▶ Job a: In the transcribed page records, replace "Ambiente" with "Loco" in the lines from the one with "STC-3008 Controller" up to and including the one with "Dualis Controllatio". Give those lines again with nothing else changed.

▶ Page extract:
[Start of section]
I wonder if I have a chemical imbalance. A mental imbalance. My emotions are oftentimes a riot. I oftentimes can’t do anything. And sometimes, not often, I want to die.”

An excerpt from my journal. I’ve been debating how up close and personal I want Daily Sojourner to be, and I realized that though I don’t want to divulge all the nitty gritty details of the chaos that would be anyone’s life, I also don’t want to tell half a story.

And this is my story as I sojourn this course I’ve decided to take. As an artist, my highs are as high as my lows are lows, and I see in color and emotion. Luckily, I’m old enough to understand this, and sit in Grace when the darkness creeps in.

I write this because I want to document this moment, and perhaps share a drop of encouragement. My testimony. I’ve been in a storm of darkness and spiritual warfare lately, and as it sought to consume me, I sought to write it into music and turn that darkness into a weapon against itself. It has worked on every occasion. Glory to God. He does not leave us without tools to defend ourselves.

I wrote this ditty the very next day:

I could be chained by regret
by all of what I ever did,
I could die with this heaviness
Of a heavy, heavy heart.
No, I must own up to my sin,
the price of which was paid by Him
I will rise from this undead
And pray that you are saved from it…

(Part of a song, “Heavy Heart”, coming to you soon)

~Feroza

Oh My Days…!

I want to tell the story of how I lost nearly everything and gained everything. I want to tell the story of how I lost everything—financial security, back up plan (which you, yknow, kinda sorta ish need when traveling alone anywhere in the world)—but through that, how I found greater joy. But, I don’t even know how to begin.

Because, I would have to admit that I put my security in my bank account and ATM machine. I would have to admit that I had really wanted to do what was actually going to be a very superficial backpack trip along the coast of southern Bahia. I would have to admit that I was actually super uncertain about the backpack trip, but that I was going to do it anyway despite my misgivings…and so for more reasons than one, it was actually a blessing that my wallet with all my IDs, bank cards and phone, got stolen.

Stolen. Some would say violated. I would like to say, “liberated“.

How incredibly sobering and humbling it has been to be forced to just slow down, live super frugally and, only as a result, be subjected to the beauty of Christ’s generosity and blessings. Cause and effect is a wonder.

Only because of losing my stuff did I elect to stay the rest of the rest of the week in Salvador instead of hop skipping along the coast. Only because I elected to stay did I get to deepen the relationships I made with other residents of my hostel. Only because those relationships deepened did we form a type of genuine, unparalleled hostel family. Only because of the love and generosity of this family have I touched their lives and they mine in incredibly meaningful ways. And, because of this fluidity of cyclic positive energy, my spirit is healing in ways that I didn’t even realize I needed.
[End of section]
▶ Job b: Summarize the journal post in two sentences.

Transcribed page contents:
[Start of section]
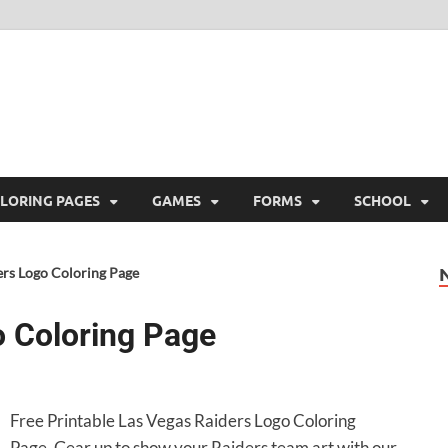
ree Printable
 Free Printable
LORING PAGES
GAMES
FORMS
SCHOOL
ers Logo Coloring Page
o Coloring Page
Free Printable Las Vegas Raiders Logo Coloring
Page. Gear up to show your Raiders team art with our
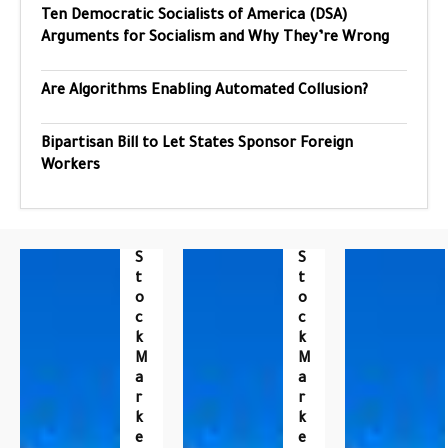
Ten Democratic Socialists of America (DSA)
Arguments for Socialism and Why They’re Wrong
Are Algorithms Enabling Automated Collusion?
Bipartisan Bill to Let States Sponsor Foreign
Workers
S
S
T
T
O
O
C
C
K
K
M
M
A
A
R
R
K
K
E
E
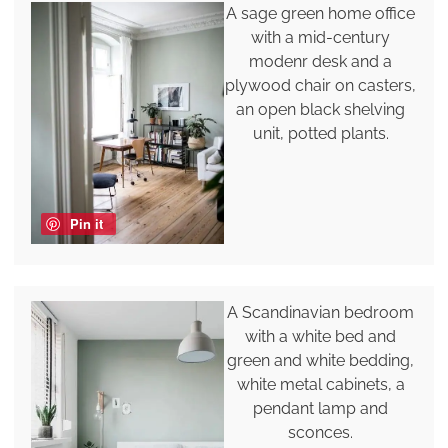
A sage green home office
with a mid-century
modenr desk and a
plywood chair on casters,
an open black shelving
unit, potted plants.
Pin it
A Scandinavian bedroom
with a white bed and
green and white bedding,
white metal cabinets, a
pendant lamp and
sconces.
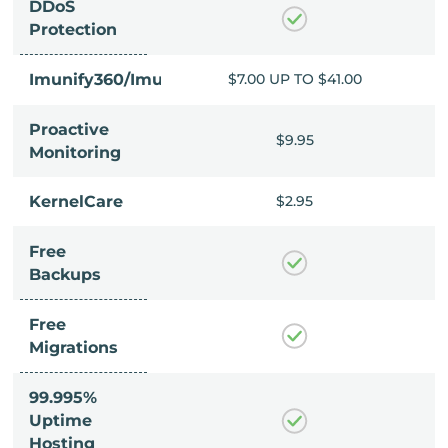
DDoS
Protection
P TO $41.00
Imunify360/ImunifyAV+
$7.00 UP TO $41.00
Proactive
$9.95
$9.95
Monitoring
$2.95
KernelCare
$2.95
Free
Backups
Free
Migrations
99.995%
Uptime
Hosting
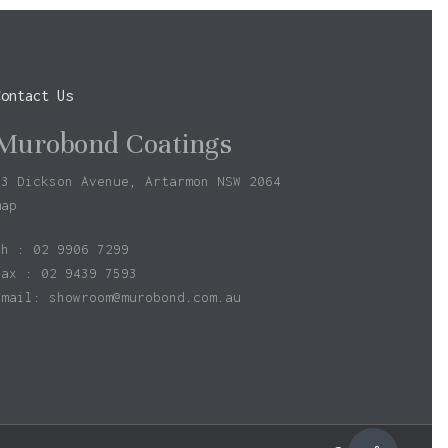
Contact Us
Murobond Coatings
73 Dickson Avenue, Artarmon NSW 2064
map
ph : 02 9906 7299
fax : 02 9439 7593
Email:
showroom@murobond.com.au
$
0.00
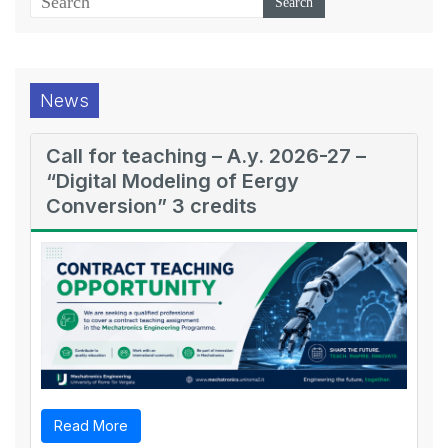
News
Call for teaching – A.y. 2026-27 –
“Digital Modeling of Eergy
Conversion” 3 credits
Read More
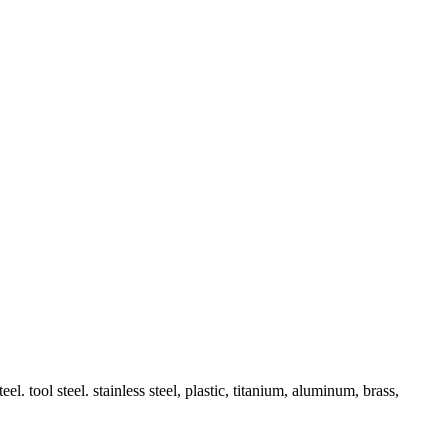
l. tool steel. stainless steel, plastic, titanium, aluminum, brass,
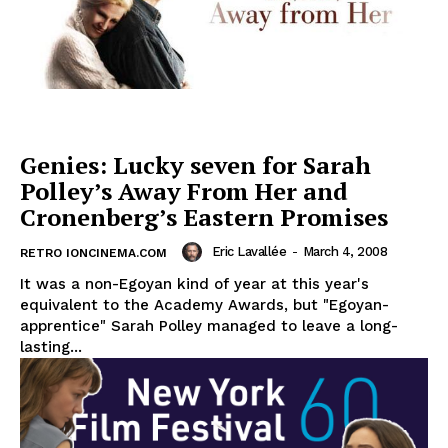
Genies: Lucky seven for Sarah
Polley’s Away From Her and
Cronenberg’s Eastern Promises
Eric Lavallée
-
March 4, 2008
RETRO IONCINEMA.COM
It was a non-Egoyan kind of year at this year's
equivalent to the Academy Awards, but "Egoyan-
apprentice" Sarah Polley managed to leave a long-
lasting...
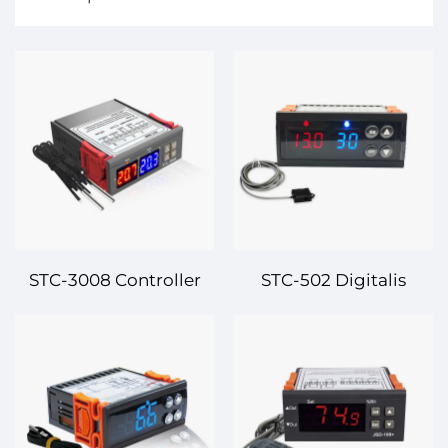
STC-3008 Controller
STC-502 Digitalis
Thermicus et
Controlleur
Humiditatis Digitalis –
Temperaturae –
Praecisio Controlis pro
Efficiens et Praecisa
Tuo Ambiente
Dualis Controllatio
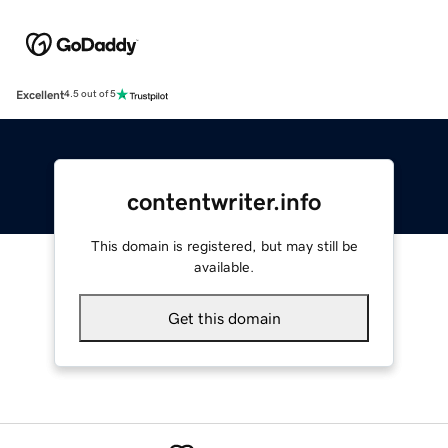
Excellent
4.5 out of 5
contentwriter.info
This domain is registered, but may still be
available.
Get this domain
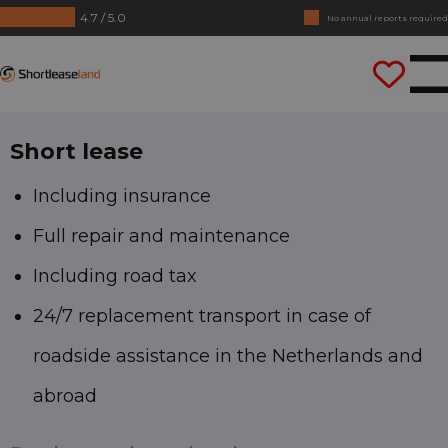
4.7 / 5.0
No annual reports required
Drive straight away
Shortleaseland
Short lease
Including insurance
Full repair and maintenance
Including road tax
24/7 replacement transport in case of
roadside assistance in the Netherlands and
abroad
[End of section]
▶ Your response a:
STC-3008 Controller
STC-502 Digitalis
Thermicus et
Controlleur
Humiditatis Digitalis –
Temperaturae –
Praecisio Controlis pro
Efficiens et Praecisa
Tuo Loco
Dualis Controllatio

▶ Your response b: The author shares a journal excerpt about turbulent emotions and spiritual warfare, and describes turning that darkness into music, which has worked every time, with part of a song, "Heavy Heart," as an example. In a second entry, the author explains how having a wallet with IDs, bank cards and phone stolen led to staying the rest of the week in Salvador, where bonds with other hostel residents grew into a kind of family and the author's spirit began to heal.